Tatler’s POV is our column where we give you our take on hot societal issues of the moment.
About a year ago, my four-year relationship came to an end somewhat suddenly and traumatically. At that point, it felt out of the blue to me. Looking back, the signs were there all along. I simply chose, as many do in love, to ignore it.
When it first happened, I was numb. I had a good understanding of why things happened the way they did and simply wanted to push ahead. Of course, that’s never how things work.
Today, after shedding lots of tears, multiple sessions with my therapist and conversations with close friends and family, I am still, well, healing. However, I have also grown immensely, learned how to love myself and other people and also had very revealing private moments with myself where I had to acknowledge my own shortcomings.
With Covid-19, the increased stressors of life, the blurred lines between work and personal lives, travel restrictions and more, relationships are truly under more stress than they have ever been under.
In fact, the number of people seeing help for difficult breakups or for failing relationships is extremely high at the moment.

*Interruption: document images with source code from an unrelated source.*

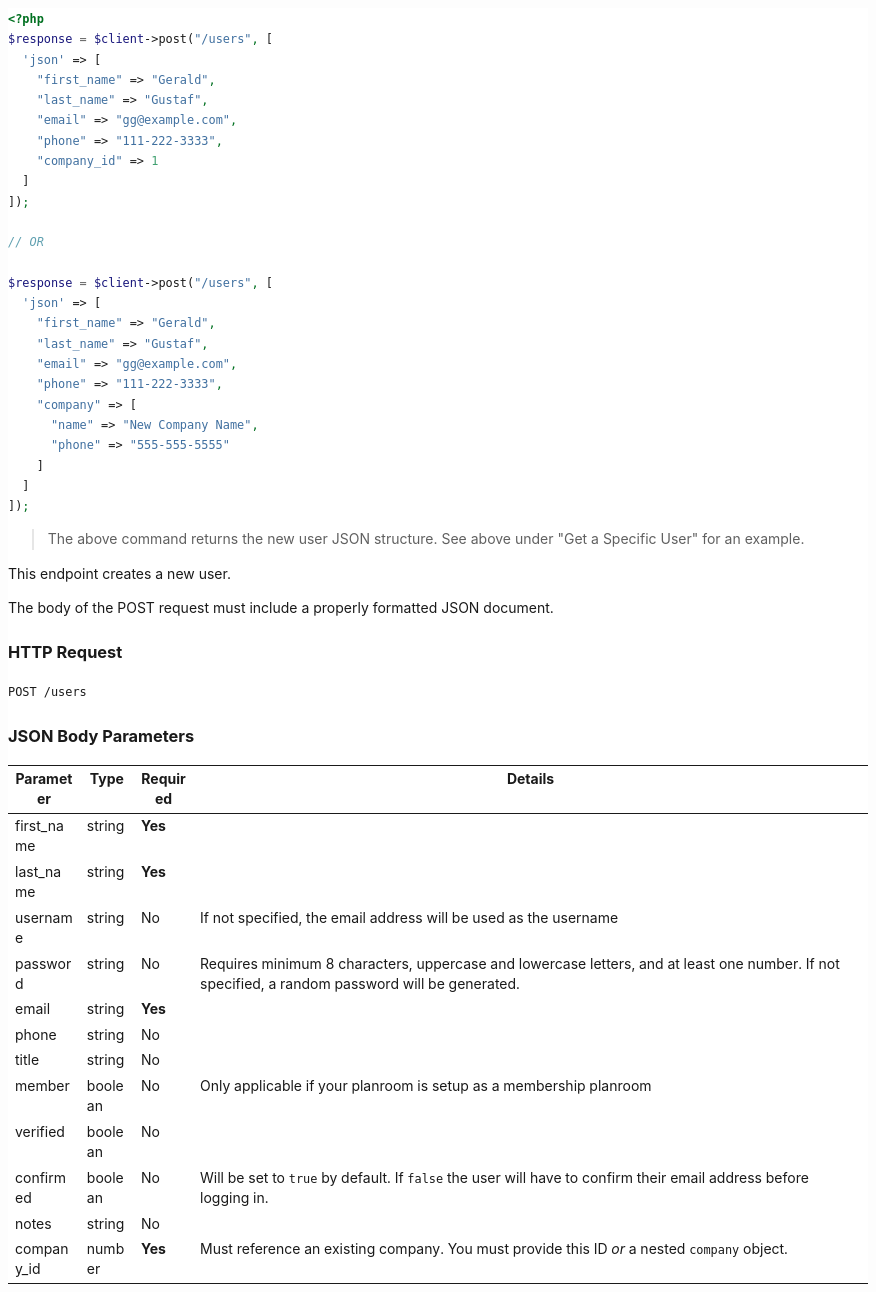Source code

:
 ```php
<?php
$response = $client->post("/users", [
  'json' => [
    "first_name" => "Gerald",
    "last_name" => "Gustaf",
    "email" => "gg@example.com",
    "phone" => "111-222-3333",
    "company_id" => 1
  ]
]);

// OR

$response = $client->post("/users", [
  'json' => [
    "first_name" => "Gerald",
    "last_name" => "Gustaf",
    "email" => "gg@example.com",
    "phone" => "111-222-3333",
    "company" => [
      "name" => "New Company Name",
      "phone" => "555-555-5555"
    ]
  ]
]);
```

> The above command returns the new user JSON structure. See above under "Get a Specific User" for an example.


This endpoint creates a new user.

The body of the POST request must include a properly formatted JSON document.

### HTTP Request

`POST /users`

### JSON Body Parameters

Parameter   | Type    | Required  | Details
---------   | ----    | --------- | -----------
first_name  | string  | **Yes**
last_name   | string  | **Yes**
username    | string  | No        | If not specified, the email address will be used as the username
password    | string  | No        | Requires minimum 8 characters, uppercase and lowercase letters, and at least one number. If not specified, a random password will be generated.
email       | string  | **Yes**
phone       | string  | No
title       | string  | No
member      | boolean | No        | Only applicable if your planroom is setup as a membership planroom
verified    | boolean | No
confirmed   | boolean | No        | Will be set to `true` by default. If `false` the user will have to confirm their email address before logging in.
notes       | string  | No
company_id  | number  | **Yes**   | Must reference an existing company. You must provide this ID *or* a nested `company` object.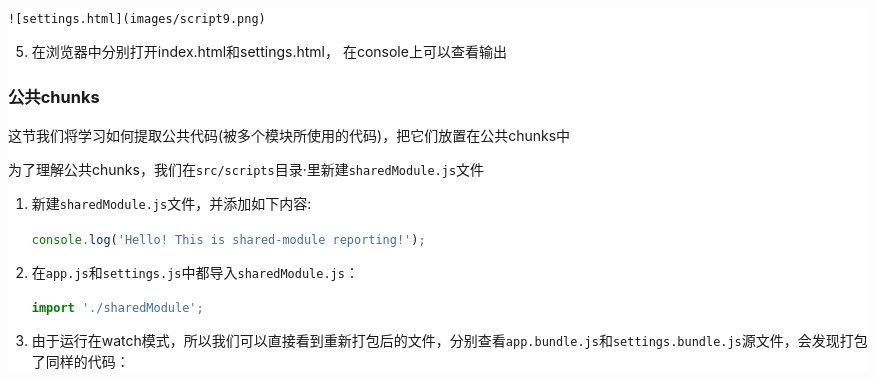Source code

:     ![settings.html](images/script9.png)

5. 在浏览器中分别打开index.html和settings.html， 在console上可以查看输出

### 公共chunks

这节我们将学习如何提取公共代码(被多个模块所使用的代码)，把它们放置在公共chunks中

为了理解公共chunks，我们在`src/scripts`目录·里新建`sharedModule.js`文件

1. 新建`sharedModule.js`文件，并添加如下内容:

    ```js
    console.log('Hello! This is shared-module reporting!');
    ```

2. 在`app.js`和`settings.js`中都导入`sharedModule.js`：

    ```js
    import './sharedModule';
    ```

3. 由于运行在watch模式，所以我们可以直接看到重新打包后的文件，分别查看`app.bundle.js`和`settings.bundle.js`源文件，会发现打包了同样的代码：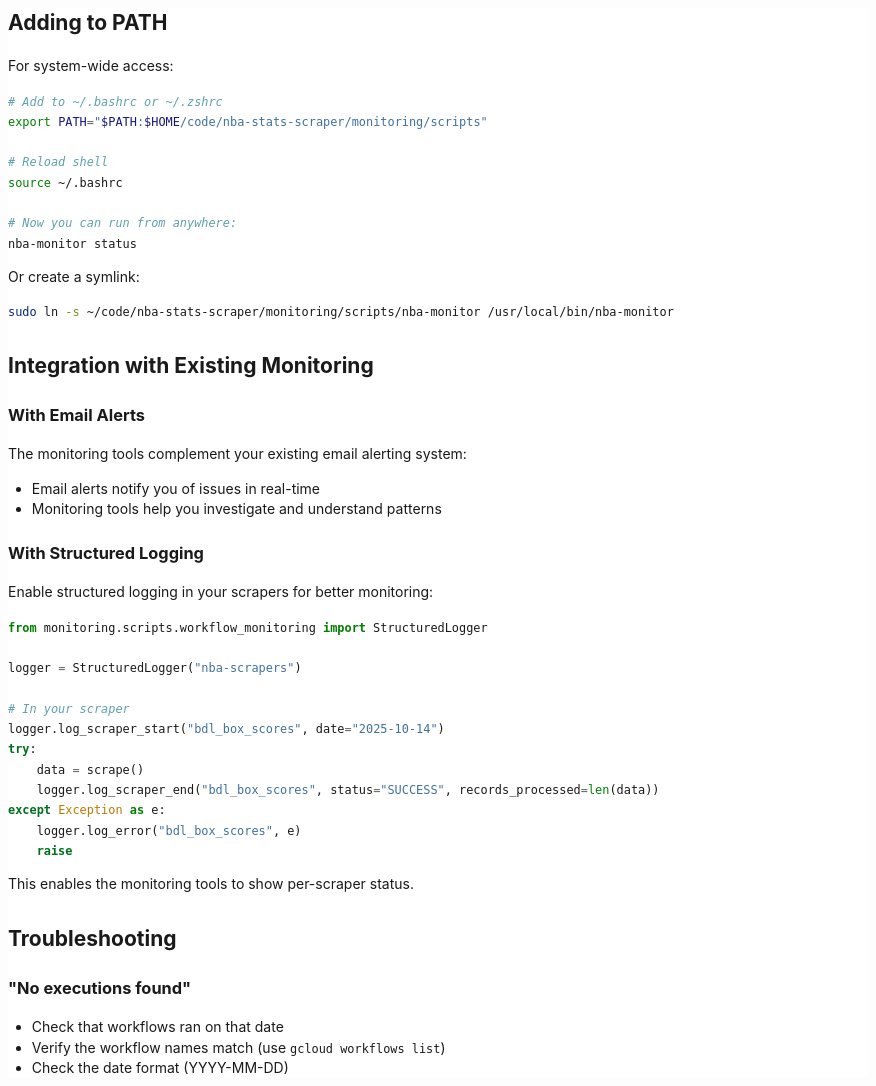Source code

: ## Adding to PATH

For system-wide access:

```bash
# Add to ~/.bashrc or ~/.zshrc
export PATH="$PATH:$HOME/code/nba-stats-scraper/monitoring/scripts"

# Reload shell
source ~/.bashrc

# Now you can run from anywhere:
nba-monitor status
```

Or create a symlink:

```bash
sudo ln -s ~/code/nba-stats-scraper/monitoring/scripts/nba-monitor /usr/local/bin/nba-monitor
```

## Integration with Existing Monitoring

### With Email Alerts
The monitoring tools complement your existing email alerting system:
- Email alerts notify you of issues in real-time
- Monitoring tools help you investigate and understand patterns

### With Structured Logging
Enable structured logging in your scrapers for better monitoring:

```python
from monitoring.scripts.workflow_monitoring import StructuredLogger

logger = StructuredLogger("nba-scrapers")

# In your scraper
logger.log_scraper_start("bdl_box_scores", date="2025-10-14")
try:
    data = scrape()
    logger.log_scraper_end("bdl_box_scores", status="SUCCESS", records_processed=len(data))
except Exception as e:
    logger.log_error("bdl_box_scores", e)
    raise
```

This enables the monitoring tools to show per-scraper status.

## Troubleshooting

### "No executions found"
- Check that workflows ran on that date
- Verify the workflow names match (use `gcloud workflows list`)
- Check the date format (YYYY-MM-DD)
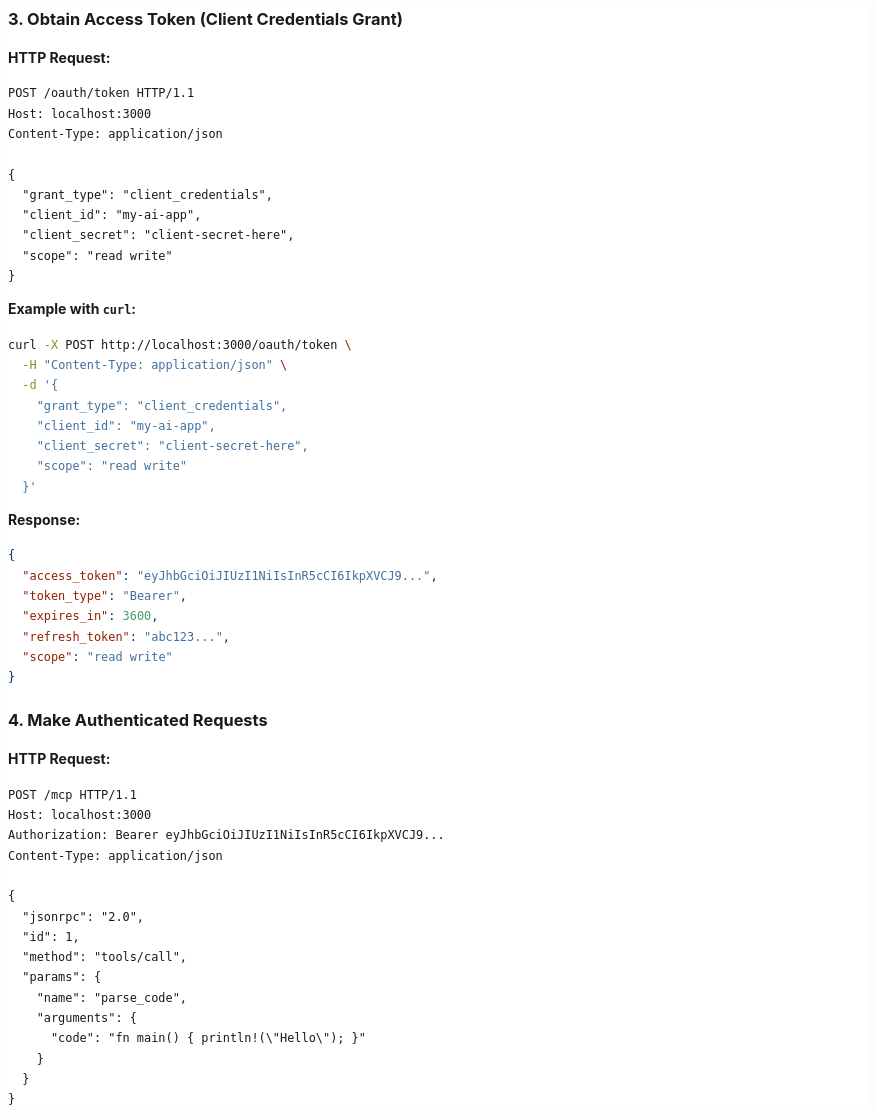 ### 3. Obtain Access Token (Client Credentials Grant)

**HTTP Request:**
```http
POST /oauth/token HTTP/1.1
Host: localhost:3000
Content-Type: application/json

{
  "grant_type": "client_credentials",
  "client_id": "my-ai-app",
  "client_secret": "client-secret-here",
  "scope": "read write"
}
```

**Example with `curl`:**
```bash
curl -X POST http://localhost:3000/oauth/token \
  -H "Content-Type: application/json" \
  -d '{
    "grant_type": "client_credentials",
    "client_id": "my-ai-app",
    "client_secret": "client-secret-here",
    "scope": "read write"
  }'
```

**Response:**
```json
{
  "access_token": "eyJhbGciOiJIUzI1NiIsInR5cCI6IkpXVCJ9...",
  "token_type": "Bearer",
  "expires_in": 3600,
  "refresh_token": "abc123...",
  "scope": "read write"
}
```

### 4. Make Authenticated Requests

**HTTP Request:**
```http
POST /mcp HTTP/1.1
Host: localhost:3000
Authorization: Bearer eyJhbGciOiJIUzI1NiIsInR5cCI6IkpXVCJ9...
Content-Type: application/json

{
  "jsonrpc": "2.0",
  "id": 1,
  "method": "tools/call",
  "params": {
    "name": "parse_code",
    "arguments": {
      "code": "fn main() { println!(\"Hello\"); }"
    }
  }
}
```
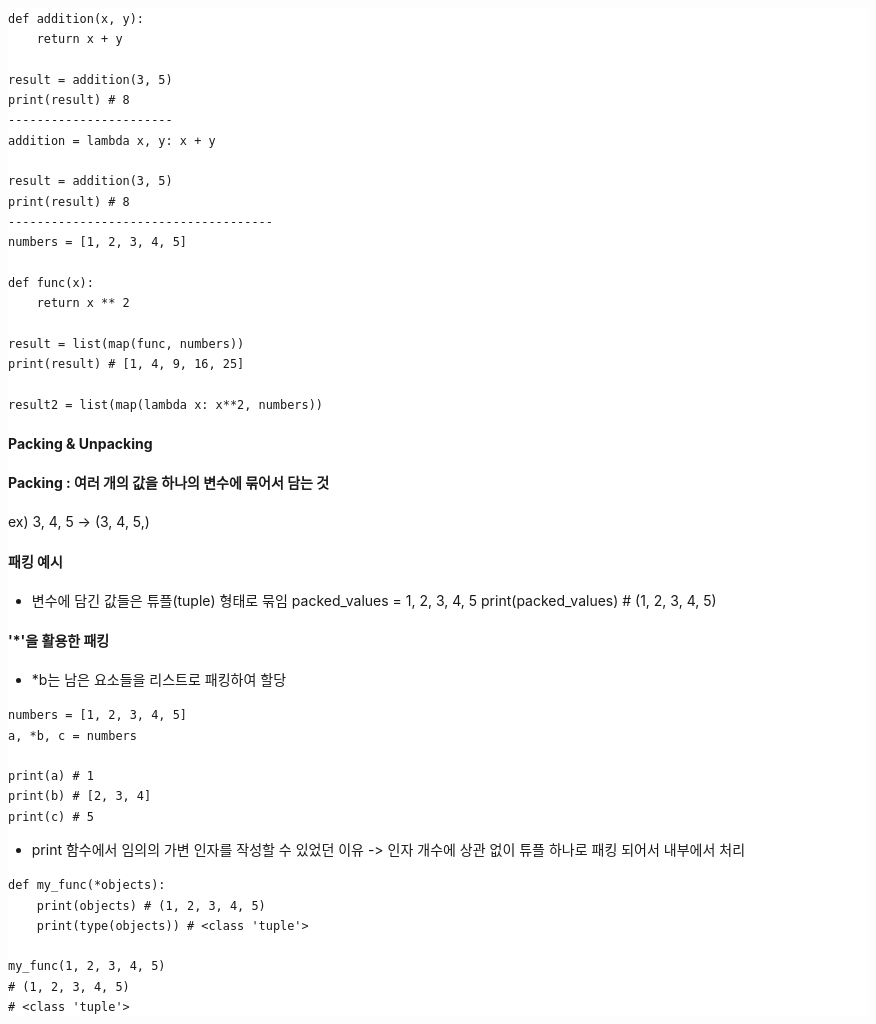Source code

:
 ```
def addition(x, y):
    return x + y

result = addition(3, 5)
print(result) # 8
-----------------------
addition = lambda x, y: x + y

result = addition(3, 5)
print(result) # 8
-------------------------------------
numbers = [1, 2, 3, 4, 5]

def func(x):
    return x ** 2

result = list(map(func, numbers))
print(result) # [1, 4, 9, 16, 25]

result2 = list(map(lambda x: x**2, numbers))
```

#### Packing & Unpacking
#### Packing : 여러 개의 값을 하나의 변수에 묶어서 담는 것
ex) 3, 4, 5 -> (3, 4, 5,)

#### 패킹 예시
- 변수에 담긴 값들은 튜플(tuple) 형태로 묶임
packed_values = 1, 2, 3, 4, 5
print(packed_values) # (1, 2, 3, 4, 5)

#### '*'을 활용한 패킹
- *b는 남은 요소들을 리스트로 패킹하여 할당
```
numbers = [1, 2, 3, 4, 5]
a, *b, c = numbers

print(a) # 1
print(b) # [2, 3, 4]
print(c) # 5
```
- print 함수에서 임의의 가변 인자를 작성할 수 있었던 이유
    -> 인자 개수에 상관 없이 튜플 하나로 패킹 되어서 내부에서 처리
```
def my_func(*objects):
    print(objects) # (1, 2, 3, 4, 5)
    print(type(objects)) # <class 'tuple'>

my_func(1, 2, 3, 4, 5)
# (1, 2, 3, 4, 5)
# <class 'tuple'>
```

“Before, we could see couples going to therapy in the quest of better communicating, or getting more connection on an intimate level. But now, couples are seeking more help on the verge of relational breakdowns and even divorces,” Rebecca Versolato, a psychoanalyst and family therapist from White Canvas Therapy said. She added that she estimated that 75 per cent of her clients were there for help coping after losing a meaningful relationship.
If you are going through a hard time (and it doesn't help that Valentine’s Day just came and went) or if you are still healing from a traumatic breakup, here’s what I learned from my own breakup that might help you turn the experience into one that is truly life-changing.
Forgiving yourself is an important step
One of the first things I needed to do after the breakup was to get past the anger stage. However, that really only happened when I began forgiving myself.
It’s important to forgive yourself for staying longer than you should have, for what you did in the relationship, for how you are dealing with the breakup and more. It’s also important to understand that as a result of Covid-19, life is very different and we cannot expect our relationships to function the same way it has always been.
“I see among the younger population a higher fear and even avoidance of breaking up as it is harder to meet new people when we are in and out of restricted activities. So there is a toxic dependency going on, extending situations that should not be there anymore,” explained Versolato.
You should also keep in mind that there is no time frame for healing and that you do not have to push yourself to feel okay before you actually are.
“Being scared to run into the person on the street, checking your surroundings while outdoors, feeling upset when you get a phone message thinking it’s them, disturbed sleep, low mood, fantasising getting back together, or re-living the past are all common lasting issues we see with clients when it comes to breakups,” said Claudia Doig, a clinical psychologist from Psychology Blossom. She continued by saying that it can take anywhere from three months to well over a year to heal from a breakup.
Once you understand that we are living in extraordinary times and that how you feel is normal, it gets easier to begin forgiving yourself which will eventually begin your healing. This is relevant no matter if you are dealing with a breakup or any other traumatic event and you should remember to be compassionate to yourself.